Selected excerpt:
Issues of law are the province of the court. Issues of fact are the province of the jury. See Markman v. Westview Instruments, Inc ., 517 U.S. 370, 387- 88 (1996). Legal issues contained in motions to suppress are to be decided by the courts. See, e.g., United States v. McCloud, 127 F.3d 1284, 1286 (10 th Cir.1997).
This court has previously heard all of defendant's challenges to the search and seizure issues related to this matter. The court has decided those issues against the defendant. The court finds that it would serve no legitimate purpose to rehash those issues and evidence solely related to those legal issues previously decided by the court in its order. Therefore, based upon the substance of these witnesses' proffered testimonies and the additional proffers and arguments of counsel at the hearing on this motion, the court finds that allowing this evidence would violate the spirit of Rule 403. This evidence would merely distract the attention of the jury from the true issues within its province and would confuse the jury by directing its attention to legal matters already decided by the court. Thus, to the extent that these witnesses' respective testimonies are offered to address legal issues already decided by the court, they shall not be allowed. As a result, Government's Motion in Limine Regarding Rehash of Suppression Hearing Evidence Regarding Legal Matters Before the Jury (Doc. 64) is granted.

Record set:
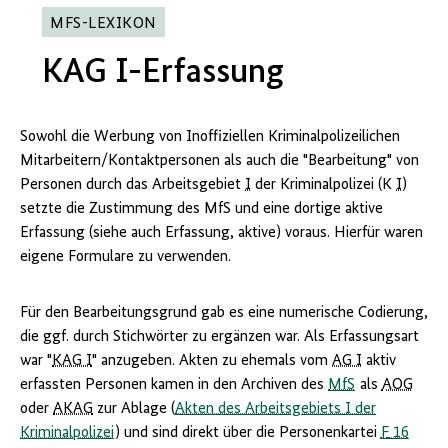
MFS-LEXIKON
KAG I-Erfassung
Sowohl die Werbung von Inoffiziellen Kriminalpolizeilichen
Mitarbeitern/Kontaktpersonen als auch die "Bearbeitung" von
Personen durch das Arbeitsgebiet
I
der Kriminalpolizei (K
I
)
setzte die Zustimmung des MfS und eine dortige aktive
Erfassung (siehe auch Erfassung, aktive) voraus. Hierfür waren
eigene Formulare zu verwenden.
Für den Bearbeitungsgrund gab es eine numerische Codierung,
die
ggf.
durch Stichwörter zu ergänzen war. Als Erfassungsart
war "
KAG I
" anzugeben. Akten zu ehemals vom
AG I
aktiv
erfassten Personen kamen in den Archiven des
MfS
als
AOG
oder
AKAG
zur Ablage (
Akten des Arbeitsgebiets I der
Kriminalpolizei
) und sind direkt über die Personenkartei
F
16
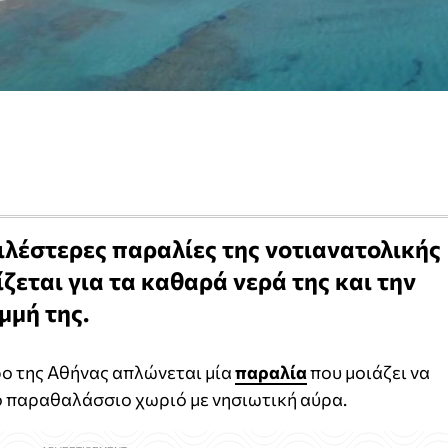
ιλέστερες παραλίες της νοτιανατολικής
ζεται για τα καθαρά νερά της και την
μή της.
ρο της Αθήνας απλώνεται μία
παραλία
που μοιάζει να
ο παραθαλάσσιο χωριό με νησιωτική αύρα.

Apply what you read:
**a.** Reproduce the part of the court's ruling that opens with the words containing "Issues of law" and closes with "(10 th Cir.1997).".
**b.** Mark each statement yes or no according to the court's ruling, quoting the words that decide it. (i) The court had already ruled against the defendant on the search and seizure challenges. (ii) The Government's Motion in Limine (Doc. 64) is denied. (iii) Legal issues in motions to suppress are for the jury to decide.
Work only from the court's ruling, not from the material.

Responses:
**a.**
Issues of law are the province of the court. Issues of fact are the province of the jury. See Markman v. Westview Instruments, Inc ., 517 U.S. 370, 387- 88 (1996). Legal issues contained in motions to suppress are to be decided by the courts. See, e.g., United States v. McCloud, 127 F.3d 1284, 1286 (10 th Cir.1997).

**b.**
(i) Yes: "The court has decided those issues against the defendant."
(ii) No: "Government's Motion in Limine Regarding Rehash of Suppression Hearing Evidence Regarding Legal Matters Before the Jury (Doc. 64) is granted."
(iii) No: "Legal issues contained in motions to suppress are to be decided by the courts."